I learned today that if life disappoints me, then it's my bad for expecting too much of life.
Also, that things are going to get worse before they get better.
 
That even your best friends can act like inconsiderate assholes, but the best policy is forgiveness. Anger was eating me alive until I let go and saw the true reasons behind the behavior of 2 certain individuals.
I forgave them because I felt sorry for them that they have their heads up their asses a lot of the time. It does not mean that we can not give and receive love.
People love me, and I deserve it. Sometimes I forget even that, but lately I've been reminded.
I'm with ya there Dagny. The support I have received from one friend in particular in this hard time convinced me that my friends are basically terrific, well-intentioned people. :)
 
that my face twitches when i dont take enough adderall
never knew that before or had it happen
its fucking annoying though i just slapped myself
 
that...
1. i will probably never get used to waking up early in the morning
2. delivering stuff for a job sucks
3. some people will never get the opportunities that i have gotten even if i dont have much of an opportunity to do or be anything
4.my close friends will always stay my close friends unless they or I die
5. bluelight will never cease to amaze me, no matter how strange or out of this world i think i am there is plenty of people who feel the same way
6. being jelous is absolutely pointless
7. no matter how bad life might seem like its getting and how much shit it seems to throw in my path towards success i seem to finally gained the ability to fully remain comfortable and maintain a positive attitude + keep at watever it is i'm trying to accomplish and not lost hope :)
8. the more tired i get, the more hyper i get
9. i'm prolly going to like the next topic that you (nephil) will post
10. I think about everything i did during the day at the end of it..
11. If i dont make my self stop writing in topics like this the list is going to get extremely large because I never stop analyzing everything everything
12. I even analyze how I analyze everything... lol
ok enuff..
peace
tr6
 
mariposa420 I have to agree with you.

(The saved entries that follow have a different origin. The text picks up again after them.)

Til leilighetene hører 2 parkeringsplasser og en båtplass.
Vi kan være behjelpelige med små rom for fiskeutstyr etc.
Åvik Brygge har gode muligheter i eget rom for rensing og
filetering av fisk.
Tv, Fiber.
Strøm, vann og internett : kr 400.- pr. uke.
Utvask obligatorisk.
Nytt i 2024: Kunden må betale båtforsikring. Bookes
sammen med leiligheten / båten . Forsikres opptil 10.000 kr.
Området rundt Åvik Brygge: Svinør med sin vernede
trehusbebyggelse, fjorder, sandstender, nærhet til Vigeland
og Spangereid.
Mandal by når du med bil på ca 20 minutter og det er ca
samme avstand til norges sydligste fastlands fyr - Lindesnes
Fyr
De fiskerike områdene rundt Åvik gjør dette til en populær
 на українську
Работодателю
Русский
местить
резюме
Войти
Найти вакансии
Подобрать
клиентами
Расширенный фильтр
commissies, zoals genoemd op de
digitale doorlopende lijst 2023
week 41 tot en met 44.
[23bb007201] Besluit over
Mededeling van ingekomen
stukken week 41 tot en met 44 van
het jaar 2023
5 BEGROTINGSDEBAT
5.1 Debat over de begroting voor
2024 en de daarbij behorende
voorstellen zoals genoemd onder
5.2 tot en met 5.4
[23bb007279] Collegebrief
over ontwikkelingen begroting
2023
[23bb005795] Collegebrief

I had a couple of good friends hurt me in a big way last week and found that as pissed off as i was at them, I was able to think through it and forgive them. I learnt that if I had been able to communicate my feelings a lot earlier to one friend in particular, the situation may have been avoided. So i'm going to try and be better at telling people how i feel instead of keeping it inside....
 
I learned I should not BURN money on drugs that are needed for my career.
Stupid me, I'm getting fixed it though.
 
The main cause of my low self esteem. And it's only going to cost around $2200 to fix it, and insurance probably won't cover it either :\
 
i've learned that I give up too easily and I should keep at something until I succeed. i've also learned that I have to get rid of "negative self-talk" because I'm always beating myself up over little things.